Collected data entries -
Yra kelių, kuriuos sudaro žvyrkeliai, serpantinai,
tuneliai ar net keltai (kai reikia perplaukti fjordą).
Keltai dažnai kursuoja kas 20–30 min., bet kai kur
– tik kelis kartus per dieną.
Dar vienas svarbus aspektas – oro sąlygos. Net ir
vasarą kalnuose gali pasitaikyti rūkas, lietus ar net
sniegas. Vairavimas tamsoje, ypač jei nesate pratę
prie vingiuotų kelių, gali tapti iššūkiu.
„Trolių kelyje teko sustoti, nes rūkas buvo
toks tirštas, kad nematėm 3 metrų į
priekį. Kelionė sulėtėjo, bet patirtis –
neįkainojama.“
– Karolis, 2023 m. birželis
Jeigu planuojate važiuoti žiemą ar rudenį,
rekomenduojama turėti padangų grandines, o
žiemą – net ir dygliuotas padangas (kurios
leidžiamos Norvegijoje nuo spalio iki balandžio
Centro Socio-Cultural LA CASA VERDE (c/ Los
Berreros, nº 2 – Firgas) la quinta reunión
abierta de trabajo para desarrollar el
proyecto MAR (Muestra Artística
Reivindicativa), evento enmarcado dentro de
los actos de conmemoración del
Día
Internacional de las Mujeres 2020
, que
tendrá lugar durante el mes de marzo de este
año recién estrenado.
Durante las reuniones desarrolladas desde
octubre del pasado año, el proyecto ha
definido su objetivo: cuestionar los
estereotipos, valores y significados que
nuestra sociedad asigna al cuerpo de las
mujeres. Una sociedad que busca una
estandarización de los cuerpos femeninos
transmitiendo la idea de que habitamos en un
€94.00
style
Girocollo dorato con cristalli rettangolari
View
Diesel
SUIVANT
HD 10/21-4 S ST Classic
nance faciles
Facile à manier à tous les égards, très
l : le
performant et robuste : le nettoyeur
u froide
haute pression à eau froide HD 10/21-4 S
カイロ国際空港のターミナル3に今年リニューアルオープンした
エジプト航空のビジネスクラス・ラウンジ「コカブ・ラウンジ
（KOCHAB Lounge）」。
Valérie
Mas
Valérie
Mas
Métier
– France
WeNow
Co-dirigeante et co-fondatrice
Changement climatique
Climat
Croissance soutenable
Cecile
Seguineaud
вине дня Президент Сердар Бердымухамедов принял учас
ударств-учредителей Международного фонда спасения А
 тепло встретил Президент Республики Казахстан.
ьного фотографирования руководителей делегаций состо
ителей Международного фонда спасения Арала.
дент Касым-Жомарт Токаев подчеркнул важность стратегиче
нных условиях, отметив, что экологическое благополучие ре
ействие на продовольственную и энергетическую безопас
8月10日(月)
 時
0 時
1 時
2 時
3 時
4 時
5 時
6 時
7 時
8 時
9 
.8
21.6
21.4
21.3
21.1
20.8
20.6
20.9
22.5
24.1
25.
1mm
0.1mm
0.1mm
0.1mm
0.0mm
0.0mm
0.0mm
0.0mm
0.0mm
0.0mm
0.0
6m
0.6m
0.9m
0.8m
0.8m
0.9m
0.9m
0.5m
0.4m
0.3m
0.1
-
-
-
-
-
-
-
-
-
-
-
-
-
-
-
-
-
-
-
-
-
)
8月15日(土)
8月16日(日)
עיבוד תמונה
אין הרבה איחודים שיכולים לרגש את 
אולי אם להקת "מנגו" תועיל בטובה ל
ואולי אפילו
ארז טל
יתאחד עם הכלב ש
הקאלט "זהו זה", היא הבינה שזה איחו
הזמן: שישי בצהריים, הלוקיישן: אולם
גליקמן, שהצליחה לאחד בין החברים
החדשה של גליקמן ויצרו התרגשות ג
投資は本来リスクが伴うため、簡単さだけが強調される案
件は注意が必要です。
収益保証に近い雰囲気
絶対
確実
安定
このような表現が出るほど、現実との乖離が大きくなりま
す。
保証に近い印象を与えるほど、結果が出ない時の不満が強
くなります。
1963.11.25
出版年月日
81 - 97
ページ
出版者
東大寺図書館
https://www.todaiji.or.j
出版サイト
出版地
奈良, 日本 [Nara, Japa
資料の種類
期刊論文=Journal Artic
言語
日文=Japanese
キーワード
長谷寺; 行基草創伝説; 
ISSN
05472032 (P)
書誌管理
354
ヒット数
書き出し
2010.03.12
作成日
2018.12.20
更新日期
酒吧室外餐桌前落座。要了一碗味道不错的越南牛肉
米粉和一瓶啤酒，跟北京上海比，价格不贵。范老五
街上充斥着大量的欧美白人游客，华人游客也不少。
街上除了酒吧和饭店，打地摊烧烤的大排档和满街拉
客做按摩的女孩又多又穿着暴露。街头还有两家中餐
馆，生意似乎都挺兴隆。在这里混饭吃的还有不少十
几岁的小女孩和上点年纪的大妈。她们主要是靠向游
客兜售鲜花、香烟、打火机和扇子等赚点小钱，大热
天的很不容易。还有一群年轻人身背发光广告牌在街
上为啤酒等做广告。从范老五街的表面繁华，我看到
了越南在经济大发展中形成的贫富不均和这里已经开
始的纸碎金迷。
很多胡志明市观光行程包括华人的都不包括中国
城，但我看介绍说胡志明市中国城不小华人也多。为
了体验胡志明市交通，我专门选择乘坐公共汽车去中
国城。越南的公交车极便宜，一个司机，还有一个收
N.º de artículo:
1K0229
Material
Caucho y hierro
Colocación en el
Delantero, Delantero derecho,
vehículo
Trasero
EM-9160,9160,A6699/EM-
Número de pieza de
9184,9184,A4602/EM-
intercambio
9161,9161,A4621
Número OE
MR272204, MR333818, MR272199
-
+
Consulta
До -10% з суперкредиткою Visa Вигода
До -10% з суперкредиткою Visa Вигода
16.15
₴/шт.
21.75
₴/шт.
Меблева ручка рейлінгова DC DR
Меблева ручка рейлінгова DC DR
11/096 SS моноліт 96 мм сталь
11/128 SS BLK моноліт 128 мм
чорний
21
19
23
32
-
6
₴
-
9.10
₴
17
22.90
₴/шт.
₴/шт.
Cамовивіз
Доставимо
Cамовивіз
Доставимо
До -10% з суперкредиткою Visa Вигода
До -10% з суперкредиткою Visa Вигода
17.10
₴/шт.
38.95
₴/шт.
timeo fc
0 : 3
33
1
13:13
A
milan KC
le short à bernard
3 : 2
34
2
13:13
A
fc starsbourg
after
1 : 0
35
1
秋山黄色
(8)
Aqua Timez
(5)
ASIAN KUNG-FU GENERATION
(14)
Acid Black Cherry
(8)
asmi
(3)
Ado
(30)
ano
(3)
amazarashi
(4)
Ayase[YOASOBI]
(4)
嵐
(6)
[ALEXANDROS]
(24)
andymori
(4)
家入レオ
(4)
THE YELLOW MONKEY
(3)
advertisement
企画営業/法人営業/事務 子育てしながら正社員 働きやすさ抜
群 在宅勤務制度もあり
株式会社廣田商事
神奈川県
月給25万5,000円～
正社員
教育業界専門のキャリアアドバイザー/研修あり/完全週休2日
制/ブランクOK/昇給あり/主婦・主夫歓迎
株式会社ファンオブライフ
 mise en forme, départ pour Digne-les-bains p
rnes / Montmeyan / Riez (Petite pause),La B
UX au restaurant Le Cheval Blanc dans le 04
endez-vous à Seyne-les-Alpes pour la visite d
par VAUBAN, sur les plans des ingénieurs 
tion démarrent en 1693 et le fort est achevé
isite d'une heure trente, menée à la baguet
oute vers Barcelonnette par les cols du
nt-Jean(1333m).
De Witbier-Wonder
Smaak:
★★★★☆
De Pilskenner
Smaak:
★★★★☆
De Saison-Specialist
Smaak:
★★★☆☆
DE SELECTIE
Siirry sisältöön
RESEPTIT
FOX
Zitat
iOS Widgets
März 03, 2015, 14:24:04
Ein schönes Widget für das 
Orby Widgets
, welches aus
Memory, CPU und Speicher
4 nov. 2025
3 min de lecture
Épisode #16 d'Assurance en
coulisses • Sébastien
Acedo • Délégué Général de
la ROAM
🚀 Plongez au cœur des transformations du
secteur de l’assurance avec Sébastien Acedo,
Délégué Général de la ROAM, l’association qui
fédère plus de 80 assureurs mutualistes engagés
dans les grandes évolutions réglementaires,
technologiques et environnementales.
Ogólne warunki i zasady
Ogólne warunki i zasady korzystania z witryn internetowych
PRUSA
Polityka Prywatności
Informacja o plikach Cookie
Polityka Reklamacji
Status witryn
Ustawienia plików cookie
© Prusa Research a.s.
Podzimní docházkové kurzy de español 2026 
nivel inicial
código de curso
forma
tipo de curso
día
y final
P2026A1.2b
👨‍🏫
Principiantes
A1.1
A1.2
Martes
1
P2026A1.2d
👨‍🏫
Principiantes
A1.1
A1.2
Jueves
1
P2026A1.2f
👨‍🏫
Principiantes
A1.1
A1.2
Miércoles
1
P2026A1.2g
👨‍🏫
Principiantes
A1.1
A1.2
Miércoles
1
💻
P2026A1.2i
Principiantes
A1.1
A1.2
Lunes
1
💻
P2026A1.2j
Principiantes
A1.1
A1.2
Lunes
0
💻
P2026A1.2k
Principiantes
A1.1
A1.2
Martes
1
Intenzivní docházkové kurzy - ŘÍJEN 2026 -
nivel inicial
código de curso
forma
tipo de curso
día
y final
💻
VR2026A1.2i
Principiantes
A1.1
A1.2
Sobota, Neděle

WHAT IS REQUIRED - Report each line in the entries where the string "Ogólne" occurs.

TASK RESPONSE -
Ogólne warunki i zasady
Ogólne warunki i zasady korzystania z witryn internetowych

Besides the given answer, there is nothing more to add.